-- Task details --
Reproduce the listing in full. Omit the pictures.

###

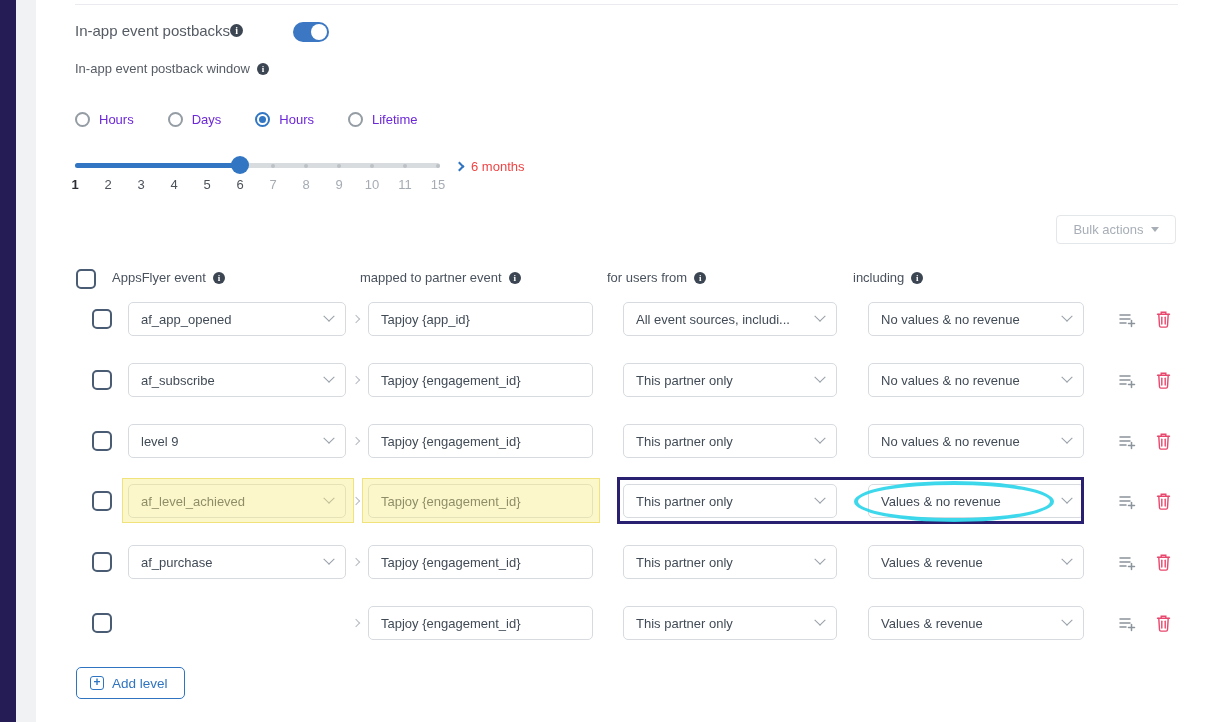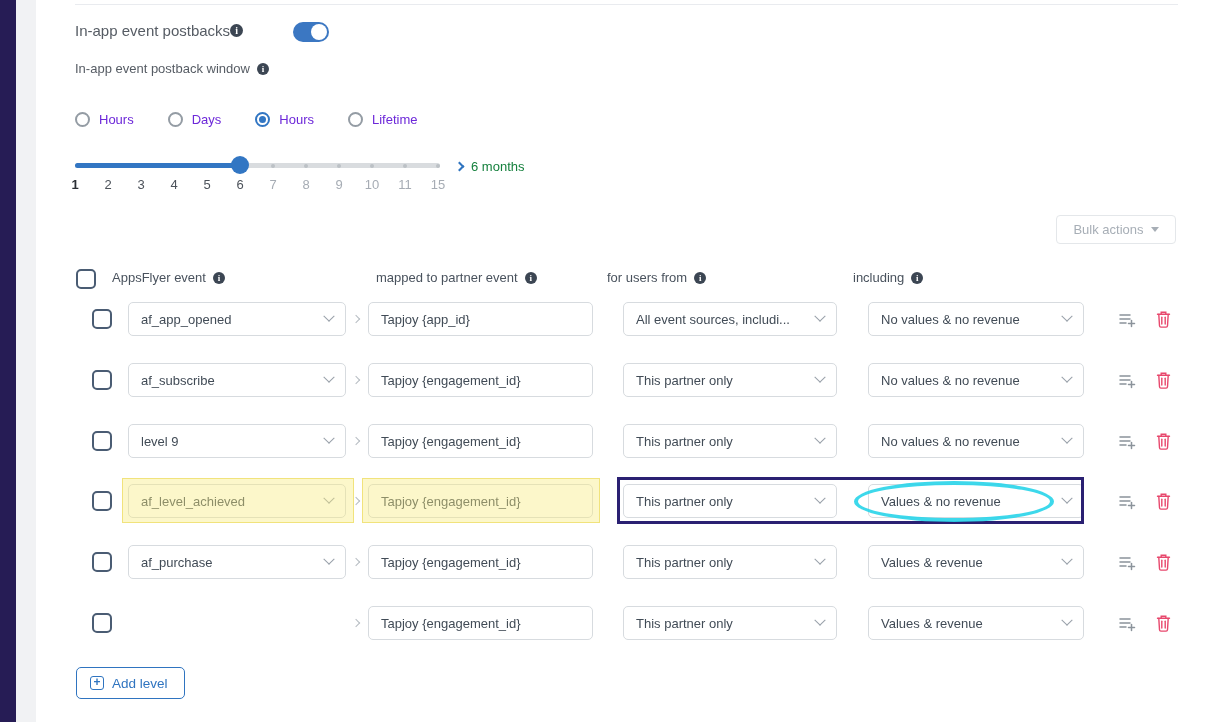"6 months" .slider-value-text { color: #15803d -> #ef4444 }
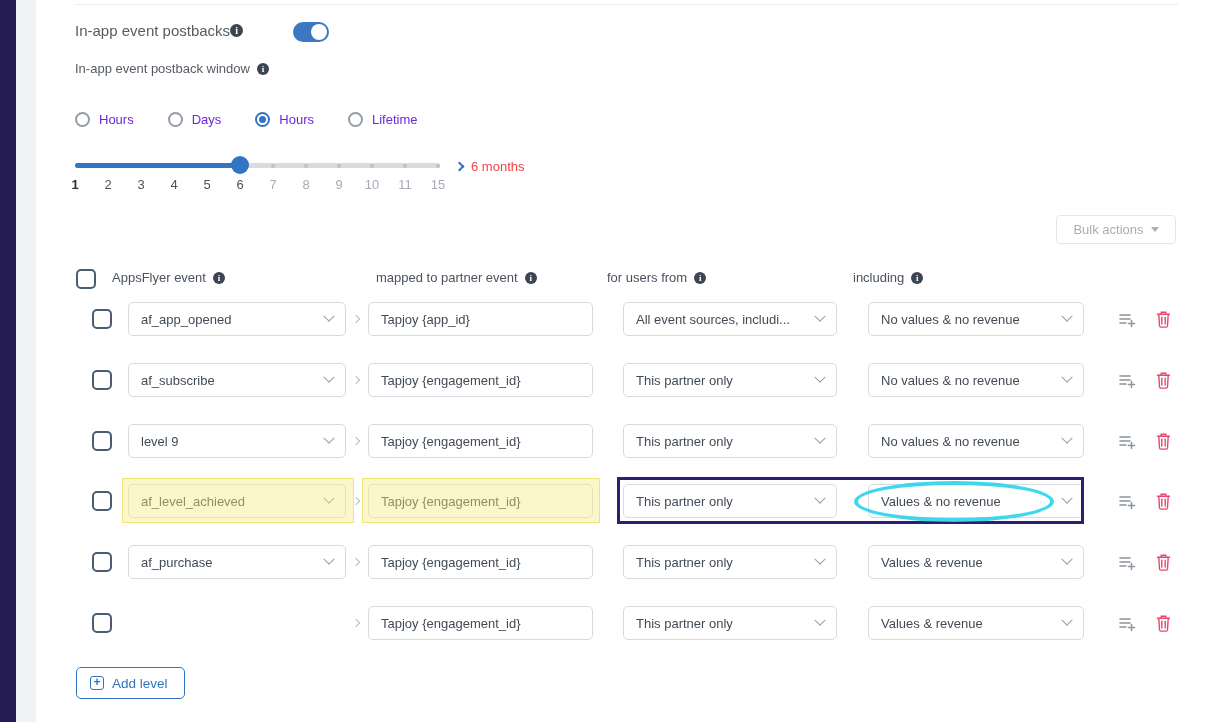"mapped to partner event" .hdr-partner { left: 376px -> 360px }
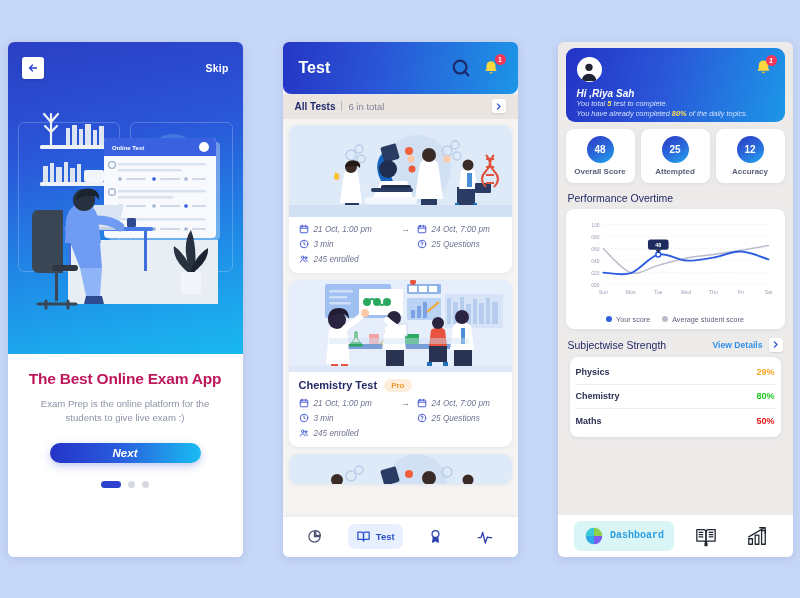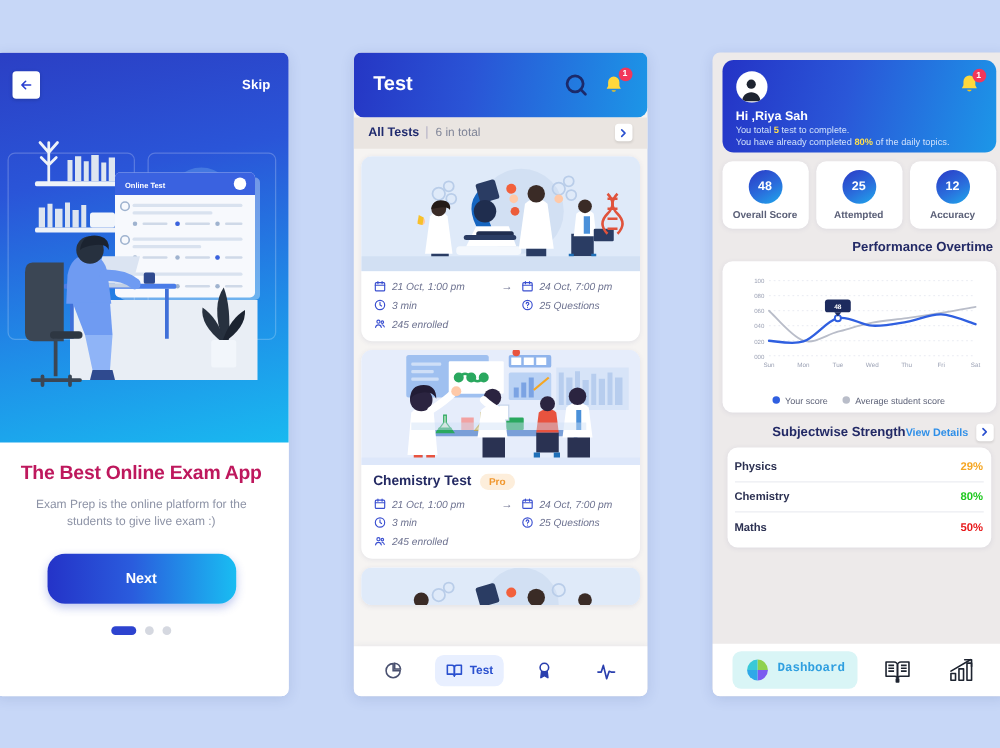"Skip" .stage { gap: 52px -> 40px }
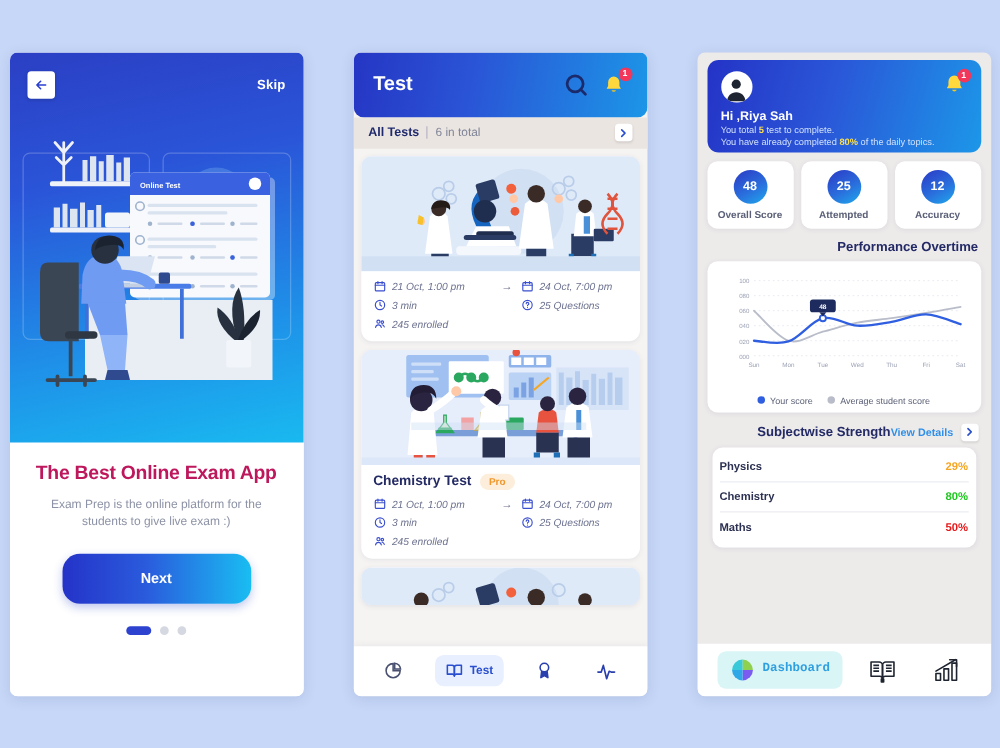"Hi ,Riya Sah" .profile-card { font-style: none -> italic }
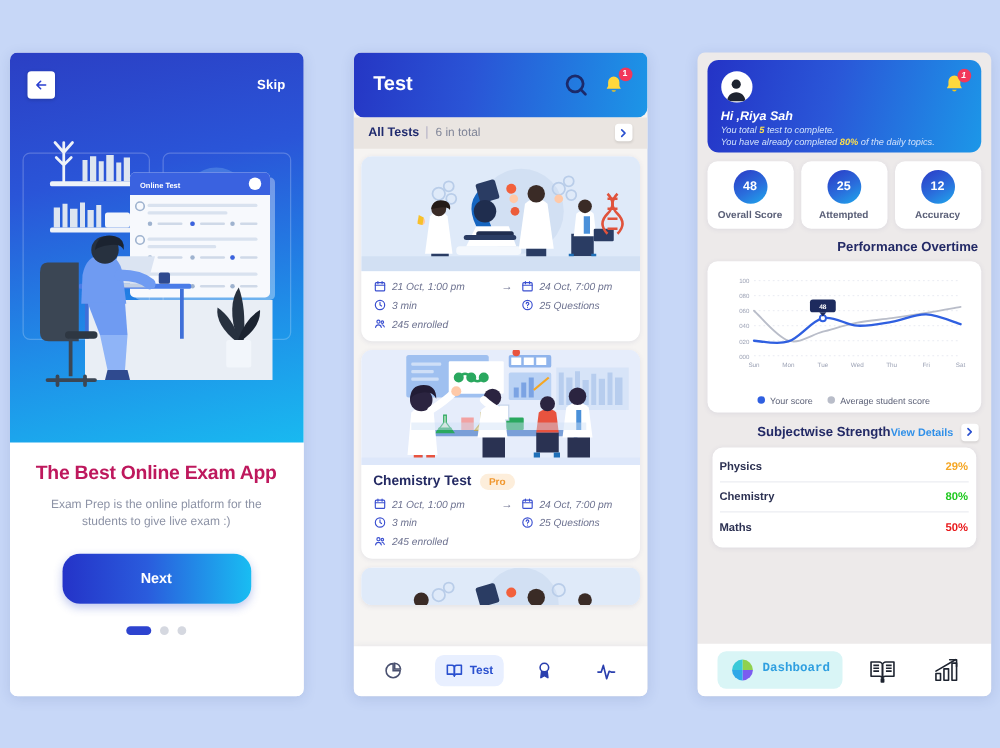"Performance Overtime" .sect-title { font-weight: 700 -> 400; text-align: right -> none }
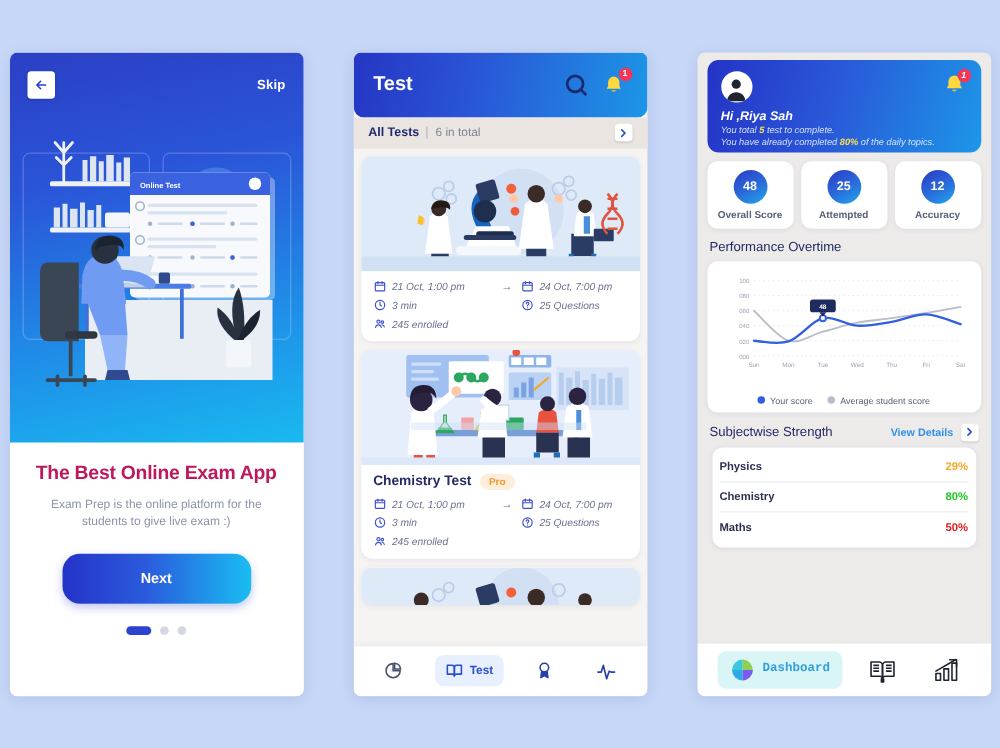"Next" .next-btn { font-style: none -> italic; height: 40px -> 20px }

###

-- Answer below --
"6 months" .slider-value-text { color: #15803d -> #ef4444 }
"mapped to partner event" .hdr-partner { left: 376px -> 360px }
"Skip" .stage { gap: 52px -> 40px }
"Hi ,Riya Sah" .profile-card { font-style: none -> italic }
"Performance Overtime" .sect-title { font-weight: 700 -> 400; text-align: right -> none }
"Next" .next-btn { font-style: none -> italic; height: 40px -> 20px }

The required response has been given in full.